I love finding covered bridges hidden in the most unexpected places. With fall on the way, I dream of pumpkins and gourds, mums in all colors, back road drives, festivals and flea markets, and… covered bridges.
I’ve been thinking for a while of taking you on a covered bridge tour. Greene County has seven still standing, and Washington County (which is really close) has twenty-three. The amazing thing to me is that they seem to be hidden jewels. It takes a little driving and sometimes a GPS to find them, but aren’t they a cool piece of the past?
My Big Boy and I happened to be doing some business in West Virginia, and when I picked up a pamphlet and saw “The Longest Two-Lane Covered Bridge on a US Highway”, well…he knew we were going on a road trip. (“Honey, it’s only 15 miles from here.”) Here’s the deal, fifteen miles on West Virginia roads is not like Kansas…it’s going to take at least 30 minutes winding your way through beautiful hills and mountains. (sounded good to me!)
This is the Philippi Covered Bridge, the only remaining “double-barreled” covered bridge serving a US Highway.
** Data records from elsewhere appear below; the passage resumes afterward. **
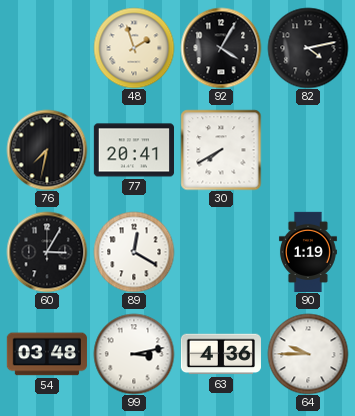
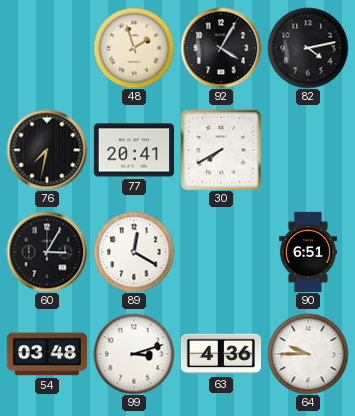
90: 1:19 -> 6:51
99: 3:13 -> 3:12
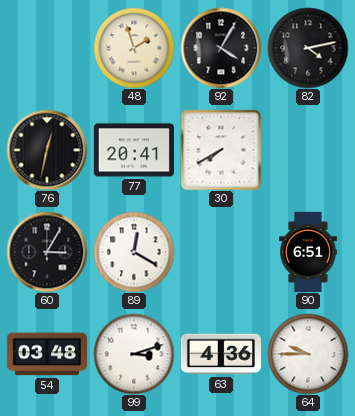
76: 7:32 -> 12:32
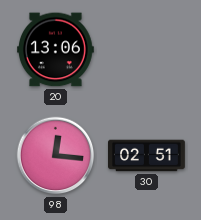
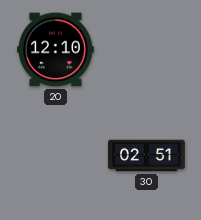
20: 13:06 -> 12:10
98: 12:16 -> none
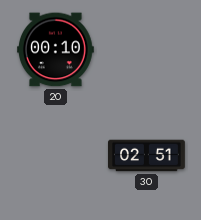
20: 12:10 -> 00:10
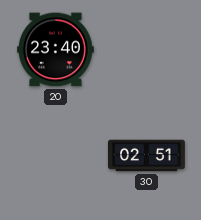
20: 00:10 -> 23:40
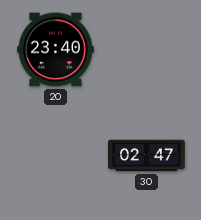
30: 02:51 -> 02:47
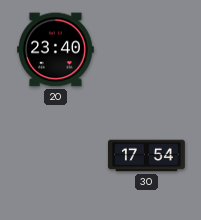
30: 02:47 -> 17:54
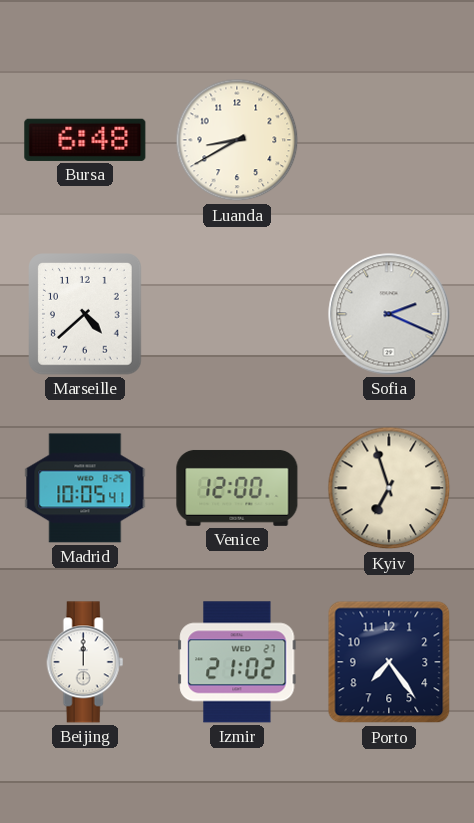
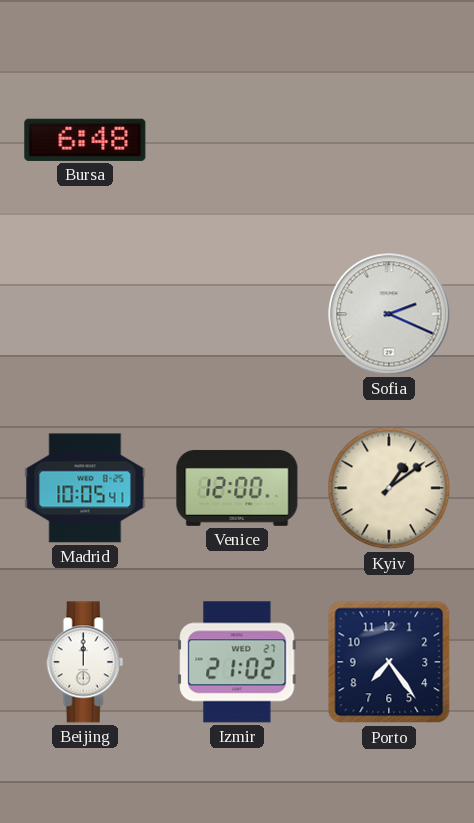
Luanda: 8:40 -> none
Marseille: 4:38 -> none
Kyiv: 6:57 -> 1:09
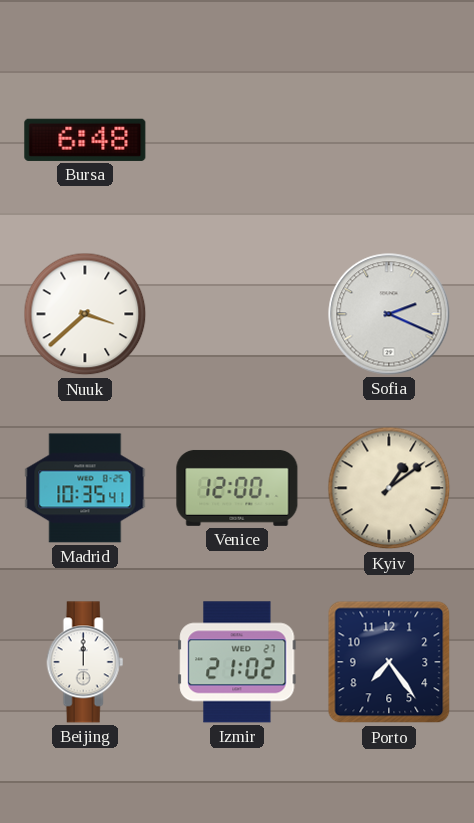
Nuuk: none -> 3:38
Madrid: 10:05 -> 10:35
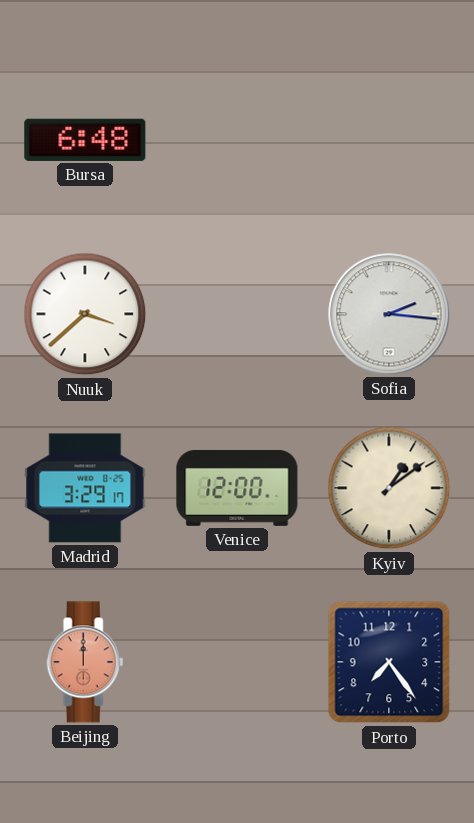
Sofia: 2:19 -> 2:16
Madrid: 10:35 -> 3:29
Beijing dial: white -> salmon
Izmir: 21:02 -> none
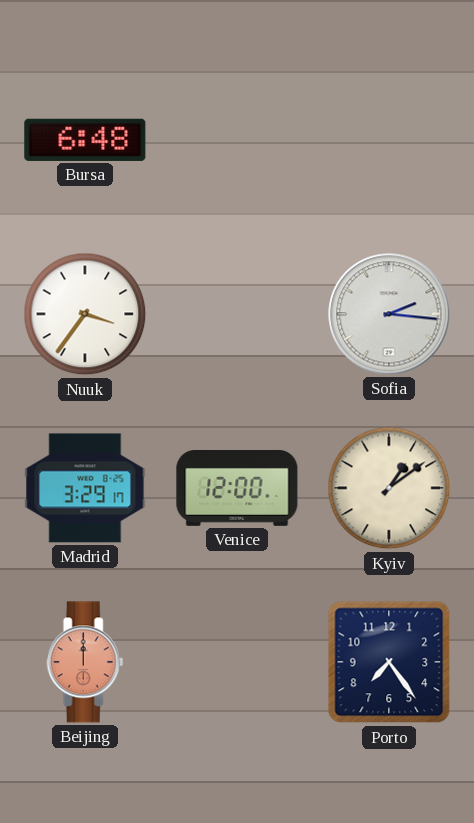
Nuuk: 3:38 -> 3:36
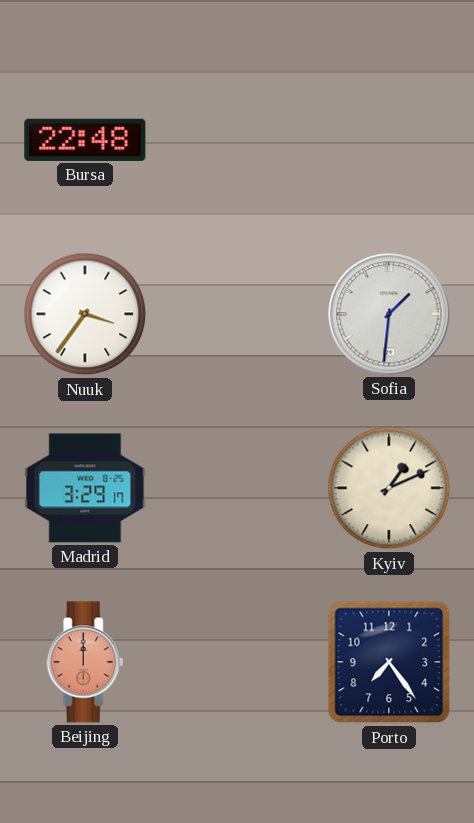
Bursa: 6:48 -> 22:48
Sofia: 2:16 -> 1:31
Venice: 12:00 -> none
Kyiv: 1:09 -> 1:11
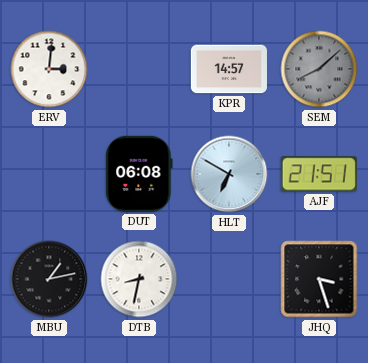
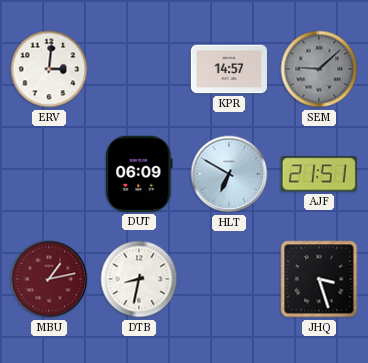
SEM: 8:08 -> 9:08
DUT: 06:08 -> 06:09
MBU dial: black -> burgundy
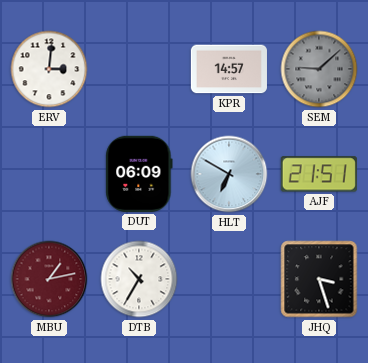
DTB: 8:32 -> 10:35
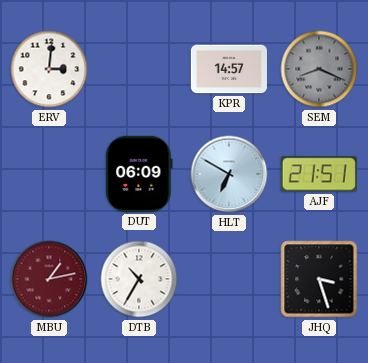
SEM: 9:08 -> 8:19
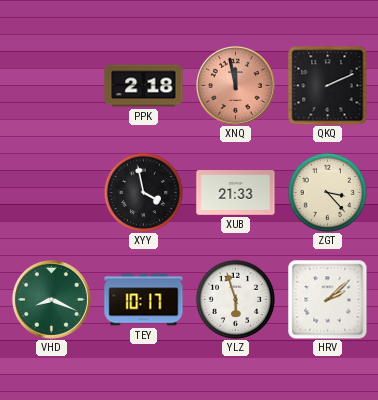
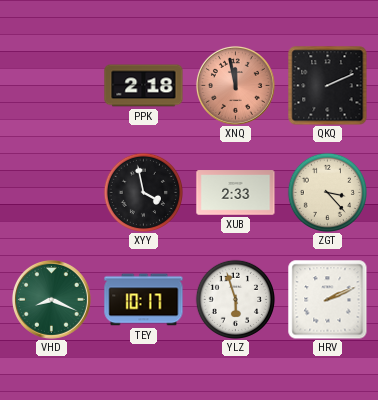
XUB: 21:33 -> 2:33
HRV: 2:08 -> 2:11
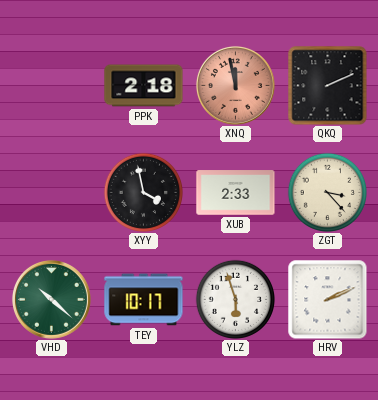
VHD: 8:19 -> 10:22
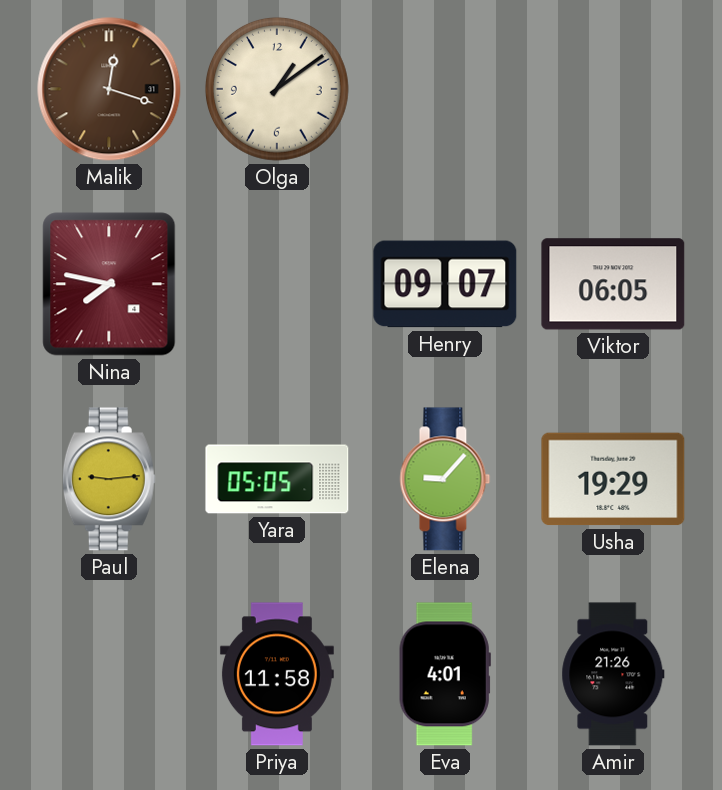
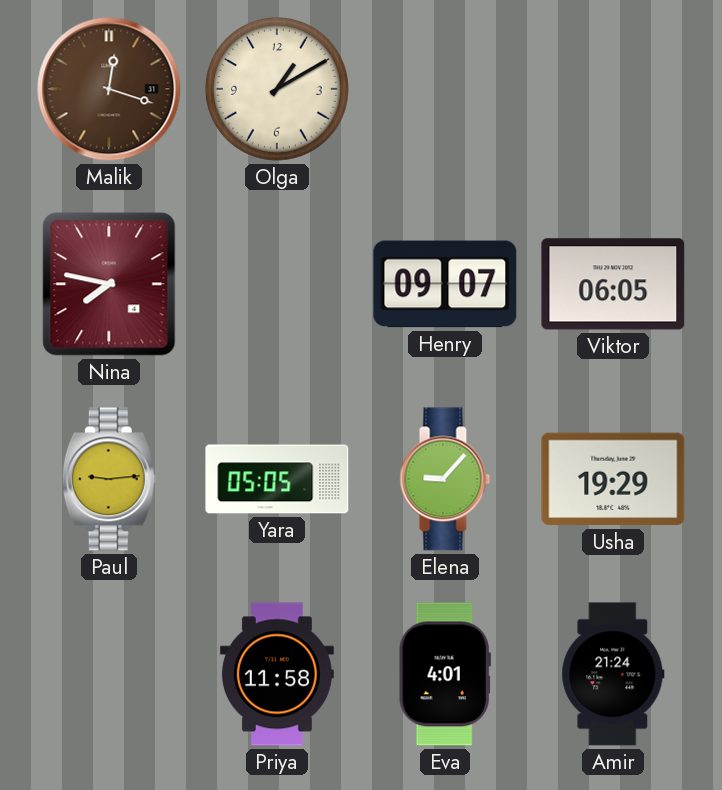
Olga: 1:09 -> 1:10
Amir: 21:26 -> 21:24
It was built in 1852 and served the North & South during the Civil War. In 1989 it was severely damaged by fire, but has been restored to its original appearance. On June 3, 1861, the bridge was forever etched in American history when it became the scene of the first land battle of the Civil War.
Don’t you just love the wooden beams and rafters? (this photo was taken while ‘on the move’, but you get the jist) I can just imagine my 6th generation grandparents in their horse and buggy, and the clop-clop-clop of horses hooves echoing off the walls.
That’s why I love covered bridges, it takes us back to a simpler time.
It was worth the extra hour. I’m so glad we found it!
This fall, I plan to find those covered bridges. Through hills and hollers, ridges, and mountains…we’re gonna find them. Stick around, I’m sure it’s going to be a fun trip.